I decided to take advantage of the Living Legends campaign for players (both full subscriptions and trial accounts) who had been members but left EQ2. It turns out I had completely uninstalled the game so I needed to reinstall from my disks. Once that was taken care of, I signed in and got all the updates I had been missing (it took roughly two hours).

I have since been playing around with my different characters. Per Van Hemlock's post, I promptly logged on to my Gnome Necromancer and proceeded to fly around in the new clockwork illusion form. Gotta love it! And a neat feature is that, when sitting, the little propeller stops spinning and you actually deploy landing gear. Too much fun. After zipping around on my Gnome for a bit, I went back to character creation and found I could roll a Fae. The Fae starting zone was a new one to me, so I got a Fae swashbuckler set up. After running around on him for a bit, I noticed that the Fae zone felt a lot less boxed in than the starting zones for my Gnome or other "good" races. They expanded the map area a bit more and successfully concealed some of its edges with terrain features. Rather than questing in a tunnel, I felt more like I was free to roam a bit more.
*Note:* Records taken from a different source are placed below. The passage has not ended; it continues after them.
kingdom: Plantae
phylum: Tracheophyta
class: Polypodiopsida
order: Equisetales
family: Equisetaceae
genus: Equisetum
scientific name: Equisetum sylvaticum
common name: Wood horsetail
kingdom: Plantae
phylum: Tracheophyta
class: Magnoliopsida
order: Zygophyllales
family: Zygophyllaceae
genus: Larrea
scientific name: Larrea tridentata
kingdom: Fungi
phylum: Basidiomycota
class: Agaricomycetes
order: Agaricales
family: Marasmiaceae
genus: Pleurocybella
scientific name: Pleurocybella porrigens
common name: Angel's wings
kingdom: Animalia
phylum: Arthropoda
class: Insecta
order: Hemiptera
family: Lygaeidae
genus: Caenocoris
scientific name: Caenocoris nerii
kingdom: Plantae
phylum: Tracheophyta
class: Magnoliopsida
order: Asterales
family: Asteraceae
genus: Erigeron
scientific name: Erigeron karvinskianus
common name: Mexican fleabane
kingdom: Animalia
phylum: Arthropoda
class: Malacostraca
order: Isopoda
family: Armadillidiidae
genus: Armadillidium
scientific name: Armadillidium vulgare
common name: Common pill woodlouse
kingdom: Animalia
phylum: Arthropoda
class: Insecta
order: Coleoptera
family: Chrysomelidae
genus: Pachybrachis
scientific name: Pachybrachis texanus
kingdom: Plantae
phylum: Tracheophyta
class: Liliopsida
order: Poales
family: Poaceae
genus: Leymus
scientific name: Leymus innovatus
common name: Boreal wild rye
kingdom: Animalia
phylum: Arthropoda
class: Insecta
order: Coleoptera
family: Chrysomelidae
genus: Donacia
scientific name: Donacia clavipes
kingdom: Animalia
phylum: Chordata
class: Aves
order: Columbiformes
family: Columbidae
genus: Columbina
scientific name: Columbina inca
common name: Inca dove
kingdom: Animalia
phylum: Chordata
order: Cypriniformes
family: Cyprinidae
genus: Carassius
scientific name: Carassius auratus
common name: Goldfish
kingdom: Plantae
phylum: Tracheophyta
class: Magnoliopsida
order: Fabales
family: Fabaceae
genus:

Another thing about the Fae is their free-fall ability. Falling safely from any height combined with my swashbuckler stealth had me leaping from every tree fort and outpost I could climb into without caring a whole lot about the level of the mobs below me. As long as I didn't land directly on anything that could kill me, I'd be safe.

Note to developers: Anytime you can put in an ability to cater to the easily-amused crowd (turning into a clock-work helicopter, enabling characters to leap from heights without damage, etc.) you should do so. The abilities add almost nothing to the character or the game but provide countless hours of play as we, the easily amused, activate those abilities to the fullest extend of silliness possible.

One of my gripes the first go-around with EQ2 is that I couldn't sample the housing areas with a trial account. Well, they modified that a bit and as a returning player, I can now get a cheap house. I got all set up with a one-room apartment on a couple of my alts and got the housing quest items (a chandelier, a table and a mirror) along with some other housing-related goodies (a couple of books and a /claim item of a bonsai tree). Compared to LotRO's housing system of furniture placement hooks, I like EQ2's system of furniture placement a lot better. I could place items anywhere they would reasonably go. I couldn't stick my chandelier on a wall or the floor, but it would go anywhere I wanted it on the ceiling. Another neat feature is the ability to put items on other items. My halfling wizard has a little apartment and I put my table in a corner and put two books and a little vase on top of it.

I would love to see LotRO adopt such a system. I'd like to be able to put chairs next to my tables and actually place items on top of them (plates, mugs, etc.). I would also like to see books in the game. It would be awesome to have, say, a readable in-game book of all the riddles from the Hobbit or books of elvish lore to keep in my smial. Oblivion also had books you could pick up, read and keep in your residence. In Oblivion you could steal books too ... not that I would ever do such a thing. *shifty eyes*

Anyway, that's what's going on in my Everquest two adventures thus far.